EXERCISE INSTRUCTIONS >>
Once you find the line that contains "right back paw: (465, 370)" in the entries below, give it again along with every following line, unchanged, through the final one.

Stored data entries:
§ §

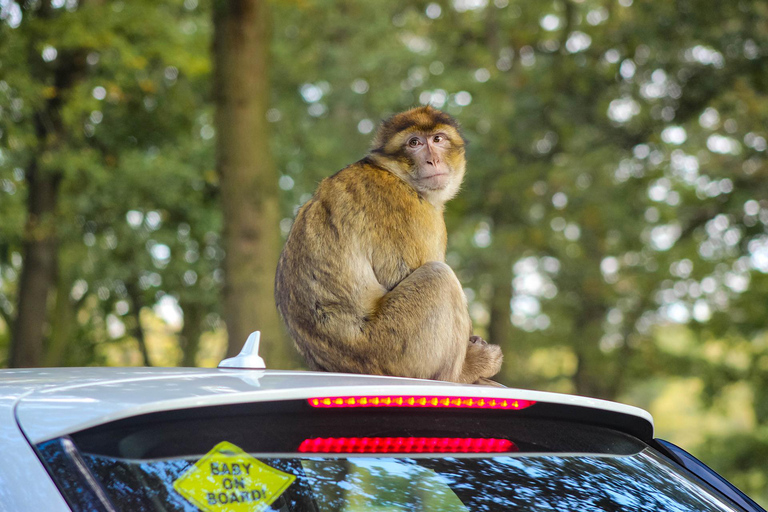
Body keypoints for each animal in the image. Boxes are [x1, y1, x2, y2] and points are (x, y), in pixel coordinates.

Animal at [276, 105, 504, 384]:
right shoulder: (410, 210)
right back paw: (465, 370)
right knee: (438, 276)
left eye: (437, 139)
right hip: (395, 350)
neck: (396, 174)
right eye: (414, 143)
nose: (433, 160)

§ §

PROBLEM SOLUTION >>
right back paw: (465, 370)
right knee: (438, 276)
left eye: (437, 139)
right hip: (395, 350)
neck: (396, 174)
right eye: (414, 143)
nose: (433, 160)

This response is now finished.